*** Opening of RECORDS TO PROCESS ***
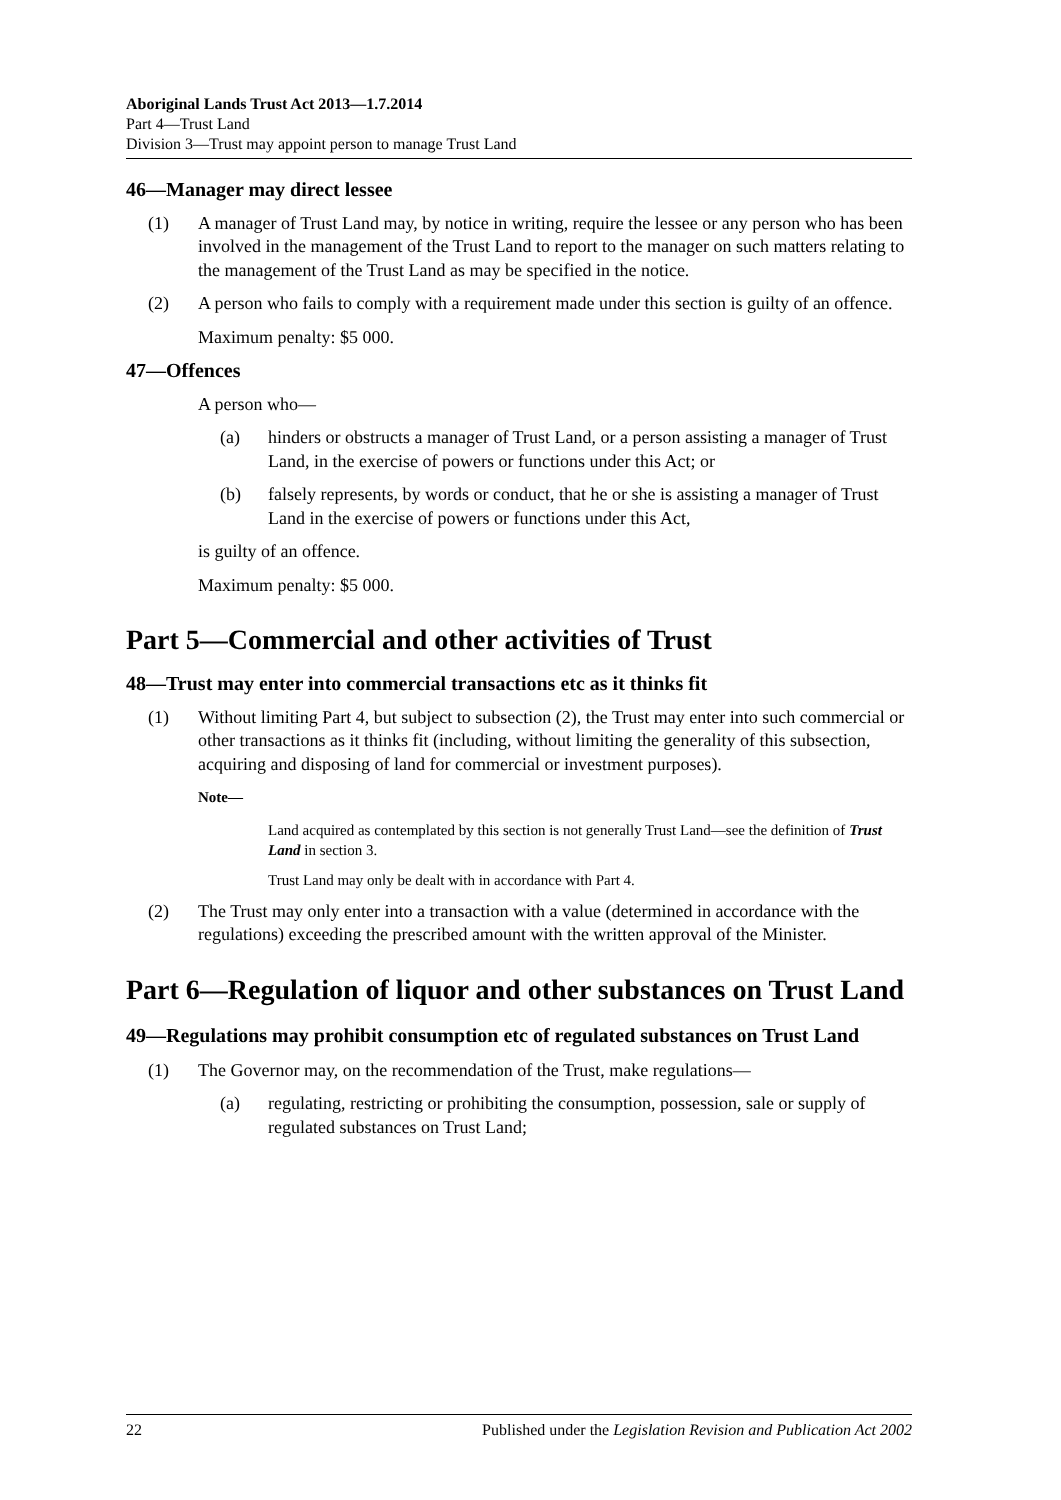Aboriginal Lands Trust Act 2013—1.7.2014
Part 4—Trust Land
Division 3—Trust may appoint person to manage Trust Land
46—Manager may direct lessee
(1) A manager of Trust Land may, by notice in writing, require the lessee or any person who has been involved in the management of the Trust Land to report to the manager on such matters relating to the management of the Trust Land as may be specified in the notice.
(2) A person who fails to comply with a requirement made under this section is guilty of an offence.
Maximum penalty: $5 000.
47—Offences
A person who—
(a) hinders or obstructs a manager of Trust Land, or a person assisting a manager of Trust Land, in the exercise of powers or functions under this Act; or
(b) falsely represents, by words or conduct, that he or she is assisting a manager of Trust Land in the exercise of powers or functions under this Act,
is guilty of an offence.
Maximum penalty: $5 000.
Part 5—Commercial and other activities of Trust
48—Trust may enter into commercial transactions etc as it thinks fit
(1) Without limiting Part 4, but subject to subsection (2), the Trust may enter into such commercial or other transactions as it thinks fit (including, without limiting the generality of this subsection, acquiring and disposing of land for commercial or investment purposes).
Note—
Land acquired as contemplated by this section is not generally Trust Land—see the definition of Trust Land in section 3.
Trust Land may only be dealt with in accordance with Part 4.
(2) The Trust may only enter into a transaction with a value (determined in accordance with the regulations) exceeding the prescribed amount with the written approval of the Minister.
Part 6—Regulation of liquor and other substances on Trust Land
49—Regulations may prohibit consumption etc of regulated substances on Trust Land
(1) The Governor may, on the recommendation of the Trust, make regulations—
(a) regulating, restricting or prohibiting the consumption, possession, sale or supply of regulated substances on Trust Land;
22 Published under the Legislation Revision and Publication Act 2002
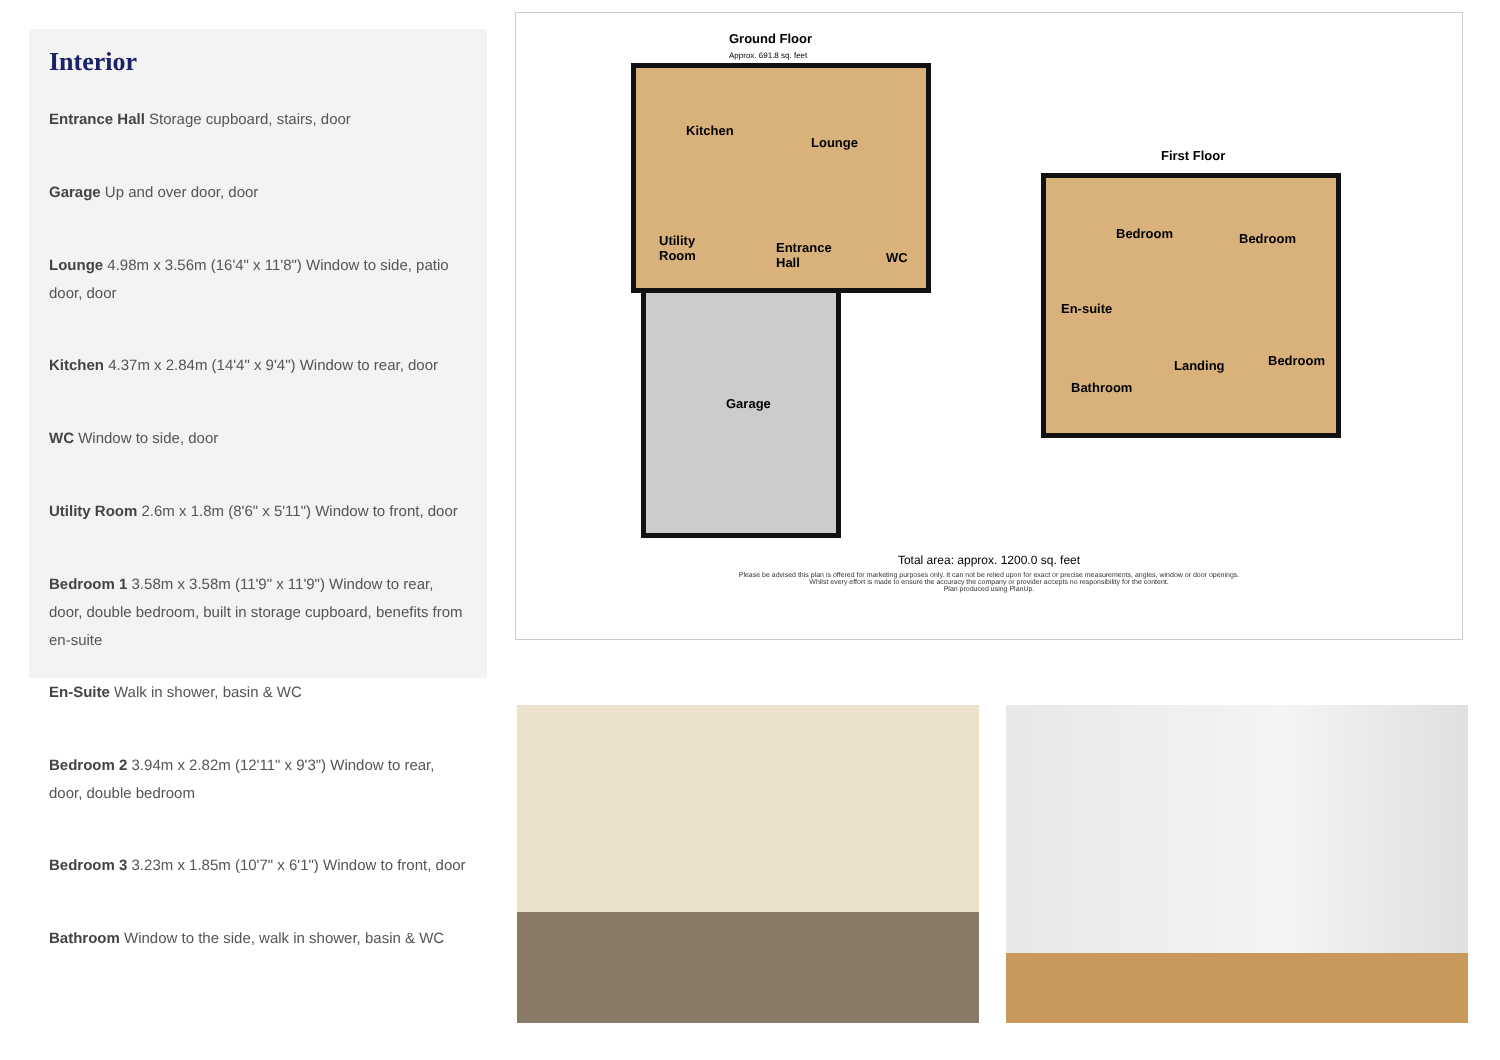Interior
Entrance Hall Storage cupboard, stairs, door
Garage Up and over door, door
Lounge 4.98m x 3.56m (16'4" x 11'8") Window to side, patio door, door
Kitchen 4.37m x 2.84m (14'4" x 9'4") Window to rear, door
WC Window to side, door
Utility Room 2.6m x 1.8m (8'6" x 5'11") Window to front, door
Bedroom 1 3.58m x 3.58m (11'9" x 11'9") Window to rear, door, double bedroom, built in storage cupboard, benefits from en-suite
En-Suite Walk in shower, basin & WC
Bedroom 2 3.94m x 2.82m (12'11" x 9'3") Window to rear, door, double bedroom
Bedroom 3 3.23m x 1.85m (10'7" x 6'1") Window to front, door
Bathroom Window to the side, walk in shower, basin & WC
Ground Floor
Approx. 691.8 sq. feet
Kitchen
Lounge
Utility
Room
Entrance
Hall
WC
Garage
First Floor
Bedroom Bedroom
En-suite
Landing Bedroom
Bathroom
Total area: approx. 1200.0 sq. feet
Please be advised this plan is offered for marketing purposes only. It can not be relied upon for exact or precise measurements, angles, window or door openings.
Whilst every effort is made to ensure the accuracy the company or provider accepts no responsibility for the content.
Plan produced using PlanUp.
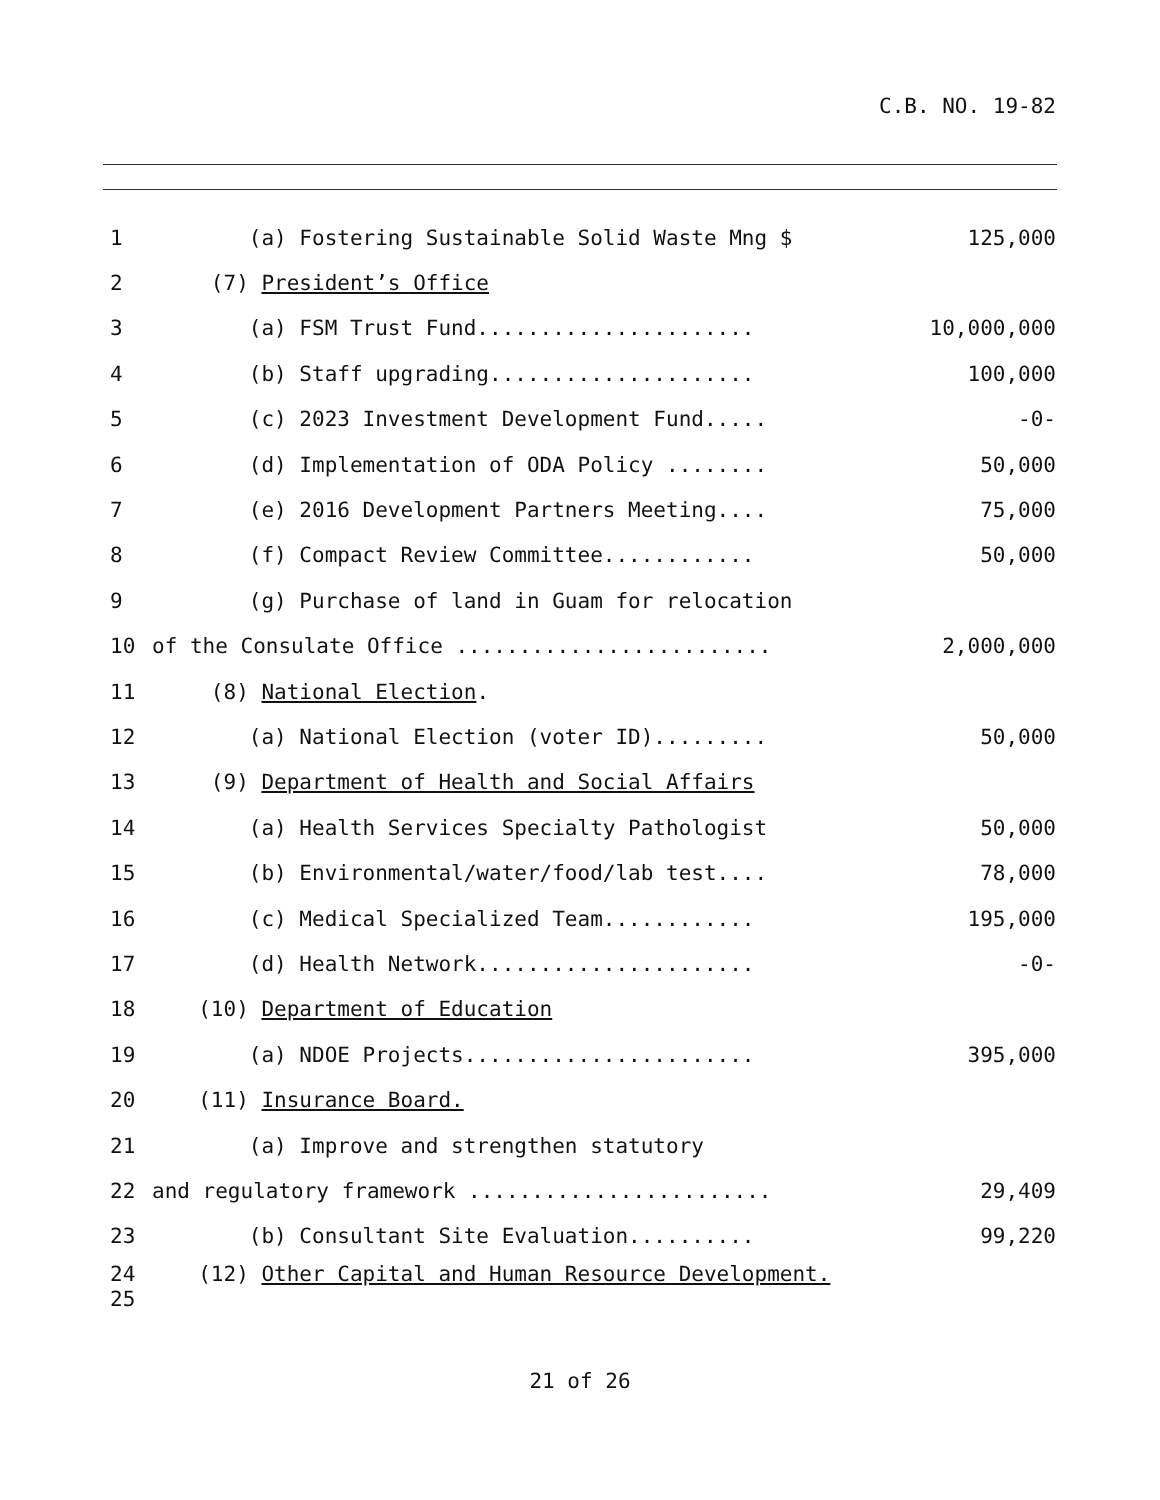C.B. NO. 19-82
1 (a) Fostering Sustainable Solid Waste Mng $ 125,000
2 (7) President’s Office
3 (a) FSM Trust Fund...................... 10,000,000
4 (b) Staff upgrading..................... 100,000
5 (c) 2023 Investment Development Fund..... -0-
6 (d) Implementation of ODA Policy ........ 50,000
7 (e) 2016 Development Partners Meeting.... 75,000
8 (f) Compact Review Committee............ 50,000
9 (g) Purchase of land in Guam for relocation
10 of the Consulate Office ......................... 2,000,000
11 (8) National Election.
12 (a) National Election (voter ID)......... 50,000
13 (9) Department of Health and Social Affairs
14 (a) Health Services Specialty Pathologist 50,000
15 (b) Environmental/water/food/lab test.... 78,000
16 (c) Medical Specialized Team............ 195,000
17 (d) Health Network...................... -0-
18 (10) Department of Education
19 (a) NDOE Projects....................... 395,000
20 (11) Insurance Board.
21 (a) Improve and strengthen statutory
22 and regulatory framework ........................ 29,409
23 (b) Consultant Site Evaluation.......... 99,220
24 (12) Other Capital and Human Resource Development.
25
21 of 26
*** Close of RECORDS TO PROCESS ***
**WHAT YOU NEED TO DO**
Where a line of the data above includes "thinks", copy that line.

**ANSWER SPACE**
48—Trust may enter into commercial transactions etc as it thinks fit
(1) Without limiting Part 4, but subject to subsection (2), the Trust may enter into such commercial or other transactions as it thinks fit (including, without limiting the generality of this subsection, acquiring and disposing of land for commercial or investment purposes).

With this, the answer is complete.